2. Ignoring the scalp
This is the biggest mistake.
3. Washing too infrequently
Sebum blocks the follicles.
4. Expecting results after a week
The hair cycle lasts months.
5. Bad diagnosis
Not every problem is the same.
Ready-made routines - how to stop hair loss
SCENARIO 1: Hair loss after stress/illness
- washing 2–3 times a week
- daily lotion
- scalp massage
- diet + adaptogens
SCENARIO 2: Oily scalp + hair loss
- more frequent washing
- sebum-regulating ingredients
- light rubs
- peeling once a week
SCENARIO 3: Post-pregnancy hair loss
- gentle care
- plant lotions
- patience (it is a reversible process)
SCENARIO 4: Suspected androgenic alopecia
- long-term therapy
- DHT-blocking ingredients
- specialist consultation
FAQ - Hair loss
Can hair loss be stopped?
Yes, if you identify the cause and implement a comprehensive care plan that includes scalp, diet and lifestyle.
How long does it take for lotions to work?
The first effects appear after 4–8 weeks of regular use.
Does stress cause hair loss?
Yes.
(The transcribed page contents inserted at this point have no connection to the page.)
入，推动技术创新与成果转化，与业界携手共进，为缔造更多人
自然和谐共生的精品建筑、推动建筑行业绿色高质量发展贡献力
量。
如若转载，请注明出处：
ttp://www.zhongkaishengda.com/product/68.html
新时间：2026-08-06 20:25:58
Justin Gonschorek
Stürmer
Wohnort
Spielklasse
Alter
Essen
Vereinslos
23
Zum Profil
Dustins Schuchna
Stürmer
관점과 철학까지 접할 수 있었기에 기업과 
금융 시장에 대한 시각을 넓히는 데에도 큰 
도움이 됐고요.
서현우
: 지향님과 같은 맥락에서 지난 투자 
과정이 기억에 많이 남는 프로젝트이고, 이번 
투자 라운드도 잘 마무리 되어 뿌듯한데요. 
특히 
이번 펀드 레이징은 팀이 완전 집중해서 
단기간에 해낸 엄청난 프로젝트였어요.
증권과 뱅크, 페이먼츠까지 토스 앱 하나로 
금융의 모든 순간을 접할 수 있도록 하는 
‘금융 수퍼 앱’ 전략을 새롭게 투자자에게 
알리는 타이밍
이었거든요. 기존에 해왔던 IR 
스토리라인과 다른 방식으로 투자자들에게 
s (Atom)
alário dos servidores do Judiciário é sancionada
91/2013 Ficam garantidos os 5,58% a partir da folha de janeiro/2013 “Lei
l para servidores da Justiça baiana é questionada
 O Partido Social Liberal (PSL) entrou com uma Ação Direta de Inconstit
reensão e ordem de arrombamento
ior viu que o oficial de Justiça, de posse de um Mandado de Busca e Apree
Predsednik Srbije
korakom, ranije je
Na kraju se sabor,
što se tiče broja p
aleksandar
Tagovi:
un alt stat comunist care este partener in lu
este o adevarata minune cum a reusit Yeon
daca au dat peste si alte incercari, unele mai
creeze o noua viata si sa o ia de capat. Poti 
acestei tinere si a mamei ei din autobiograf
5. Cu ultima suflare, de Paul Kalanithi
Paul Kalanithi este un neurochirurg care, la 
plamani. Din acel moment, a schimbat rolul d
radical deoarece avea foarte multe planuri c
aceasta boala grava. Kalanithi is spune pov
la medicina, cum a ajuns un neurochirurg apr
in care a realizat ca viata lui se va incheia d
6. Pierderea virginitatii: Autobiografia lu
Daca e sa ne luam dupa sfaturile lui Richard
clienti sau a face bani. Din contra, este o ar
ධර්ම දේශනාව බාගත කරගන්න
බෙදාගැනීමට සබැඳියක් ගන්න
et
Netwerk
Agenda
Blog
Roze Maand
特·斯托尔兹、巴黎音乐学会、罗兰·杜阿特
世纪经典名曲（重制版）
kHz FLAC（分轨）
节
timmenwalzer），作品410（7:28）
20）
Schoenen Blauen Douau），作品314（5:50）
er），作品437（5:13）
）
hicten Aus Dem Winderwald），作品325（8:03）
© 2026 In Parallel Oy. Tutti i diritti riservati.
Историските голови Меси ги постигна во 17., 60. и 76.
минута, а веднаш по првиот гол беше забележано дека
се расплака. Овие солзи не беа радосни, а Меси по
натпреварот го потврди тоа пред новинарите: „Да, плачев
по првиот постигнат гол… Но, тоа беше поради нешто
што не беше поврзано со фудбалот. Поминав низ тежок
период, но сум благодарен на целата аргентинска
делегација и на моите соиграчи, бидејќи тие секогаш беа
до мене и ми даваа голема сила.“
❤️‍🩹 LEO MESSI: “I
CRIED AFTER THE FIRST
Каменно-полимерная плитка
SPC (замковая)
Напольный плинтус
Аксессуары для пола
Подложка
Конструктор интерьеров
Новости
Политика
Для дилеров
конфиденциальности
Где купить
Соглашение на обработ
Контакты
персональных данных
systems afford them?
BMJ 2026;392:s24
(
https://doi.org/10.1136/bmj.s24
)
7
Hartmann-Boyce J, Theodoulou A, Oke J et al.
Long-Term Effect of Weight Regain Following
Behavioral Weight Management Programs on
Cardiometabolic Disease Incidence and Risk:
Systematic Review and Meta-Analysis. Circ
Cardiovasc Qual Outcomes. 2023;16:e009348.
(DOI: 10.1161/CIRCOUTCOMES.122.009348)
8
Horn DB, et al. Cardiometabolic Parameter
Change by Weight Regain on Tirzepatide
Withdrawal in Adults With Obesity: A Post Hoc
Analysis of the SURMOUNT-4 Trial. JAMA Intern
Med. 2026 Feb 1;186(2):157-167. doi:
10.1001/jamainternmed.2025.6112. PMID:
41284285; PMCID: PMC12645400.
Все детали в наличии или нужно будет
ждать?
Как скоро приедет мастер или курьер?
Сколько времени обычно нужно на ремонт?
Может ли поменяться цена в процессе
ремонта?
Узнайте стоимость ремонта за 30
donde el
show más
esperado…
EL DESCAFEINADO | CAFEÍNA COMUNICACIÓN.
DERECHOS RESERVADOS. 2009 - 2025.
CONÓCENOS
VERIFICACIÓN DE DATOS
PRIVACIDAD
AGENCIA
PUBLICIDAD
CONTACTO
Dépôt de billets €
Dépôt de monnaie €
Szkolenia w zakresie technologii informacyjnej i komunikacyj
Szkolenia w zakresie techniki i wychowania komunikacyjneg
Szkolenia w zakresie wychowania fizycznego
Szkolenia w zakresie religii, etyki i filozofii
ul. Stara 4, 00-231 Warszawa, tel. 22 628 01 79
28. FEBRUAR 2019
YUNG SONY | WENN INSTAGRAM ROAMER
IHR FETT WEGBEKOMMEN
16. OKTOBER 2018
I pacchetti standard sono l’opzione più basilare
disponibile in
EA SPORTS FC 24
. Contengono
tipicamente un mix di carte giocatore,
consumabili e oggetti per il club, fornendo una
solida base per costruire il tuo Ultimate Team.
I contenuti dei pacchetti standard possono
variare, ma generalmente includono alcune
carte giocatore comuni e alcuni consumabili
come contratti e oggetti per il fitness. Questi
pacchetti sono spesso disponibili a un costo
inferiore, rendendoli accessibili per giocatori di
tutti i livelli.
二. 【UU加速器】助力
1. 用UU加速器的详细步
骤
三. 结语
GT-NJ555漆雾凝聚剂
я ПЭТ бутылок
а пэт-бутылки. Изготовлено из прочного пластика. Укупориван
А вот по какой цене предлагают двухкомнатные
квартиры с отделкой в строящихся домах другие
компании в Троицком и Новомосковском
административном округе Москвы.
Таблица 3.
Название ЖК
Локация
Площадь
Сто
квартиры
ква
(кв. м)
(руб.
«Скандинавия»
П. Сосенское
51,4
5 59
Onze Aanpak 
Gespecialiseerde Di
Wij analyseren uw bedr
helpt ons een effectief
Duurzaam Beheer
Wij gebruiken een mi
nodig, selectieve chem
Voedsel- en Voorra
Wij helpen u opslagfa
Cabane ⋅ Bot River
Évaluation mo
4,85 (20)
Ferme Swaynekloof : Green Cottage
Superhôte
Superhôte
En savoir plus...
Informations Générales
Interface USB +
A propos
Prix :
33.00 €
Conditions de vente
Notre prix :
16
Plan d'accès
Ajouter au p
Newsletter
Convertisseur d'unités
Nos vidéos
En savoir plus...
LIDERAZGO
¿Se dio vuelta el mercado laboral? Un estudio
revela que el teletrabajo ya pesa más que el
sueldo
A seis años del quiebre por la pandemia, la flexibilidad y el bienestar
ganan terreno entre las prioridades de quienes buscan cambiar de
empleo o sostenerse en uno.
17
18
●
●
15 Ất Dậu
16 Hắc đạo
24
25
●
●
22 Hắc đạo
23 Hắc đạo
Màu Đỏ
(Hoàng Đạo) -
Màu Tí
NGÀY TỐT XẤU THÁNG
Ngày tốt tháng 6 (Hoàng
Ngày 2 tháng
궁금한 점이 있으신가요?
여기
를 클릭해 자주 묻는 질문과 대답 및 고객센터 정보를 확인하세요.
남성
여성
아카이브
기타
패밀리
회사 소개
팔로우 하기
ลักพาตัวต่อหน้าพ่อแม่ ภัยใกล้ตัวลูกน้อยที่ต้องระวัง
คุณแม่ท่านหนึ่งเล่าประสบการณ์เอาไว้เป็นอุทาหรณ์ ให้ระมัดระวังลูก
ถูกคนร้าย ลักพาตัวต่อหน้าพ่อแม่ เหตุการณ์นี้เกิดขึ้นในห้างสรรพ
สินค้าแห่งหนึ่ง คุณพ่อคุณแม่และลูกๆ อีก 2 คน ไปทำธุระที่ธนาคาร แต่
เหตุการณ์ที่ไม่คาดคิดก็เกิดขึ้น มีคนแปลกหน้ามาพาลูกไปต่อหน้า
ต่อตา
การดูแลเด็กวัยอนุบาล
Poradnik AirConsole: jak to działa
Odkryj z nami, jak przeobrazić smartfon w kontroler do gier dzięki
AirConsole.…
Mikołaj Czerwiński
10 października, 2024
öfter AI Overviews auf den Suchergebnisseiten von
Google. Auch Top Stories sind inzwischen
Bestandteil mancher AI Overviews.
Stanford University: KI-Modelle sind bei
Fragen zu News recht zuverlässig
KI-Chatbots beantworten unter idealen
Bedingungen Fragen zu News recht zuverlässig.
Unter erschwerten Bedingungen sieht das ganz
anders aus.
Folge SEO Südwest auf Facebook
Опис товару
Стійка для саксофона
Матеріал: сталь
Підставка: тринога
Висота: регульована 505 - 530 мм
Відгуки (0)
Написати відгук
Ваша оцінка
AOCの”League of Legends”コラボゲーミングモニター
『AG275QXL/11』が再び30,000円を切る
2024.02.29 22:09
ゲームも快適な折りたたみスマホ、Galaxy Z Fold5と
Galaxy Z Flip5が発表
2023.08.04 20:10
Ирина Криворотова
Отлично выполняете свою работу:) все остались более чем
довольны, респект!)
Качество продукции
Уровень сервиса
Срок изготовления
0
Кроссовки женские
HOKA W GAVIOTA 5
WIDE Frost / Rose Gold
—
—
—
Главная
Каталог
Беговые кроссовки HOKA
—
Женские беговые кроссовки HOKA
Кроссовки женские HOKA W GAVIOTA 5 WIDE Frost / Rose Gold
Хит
Cortisol disrupts the hair cycle and accelerates its transition to the telogen phase.
Does diet matter?
Yes. Iron, protein, and vitamin D3 deficiencies are among the main causes of hair loss.
Can trichology and Ayurveda be combined?
Yes – this is the most effective approach.
Hair loss is not a problem that can be solved by one cosmetic.
This is a process that requires:
- understanding the cause,
- work with the scalp,
- systematic care,
- support the body from the inside.
The combination of trichology and Ayurveda gives the fullest results – because it combines science with nature.
Your hair can recover. It just needs the right approach.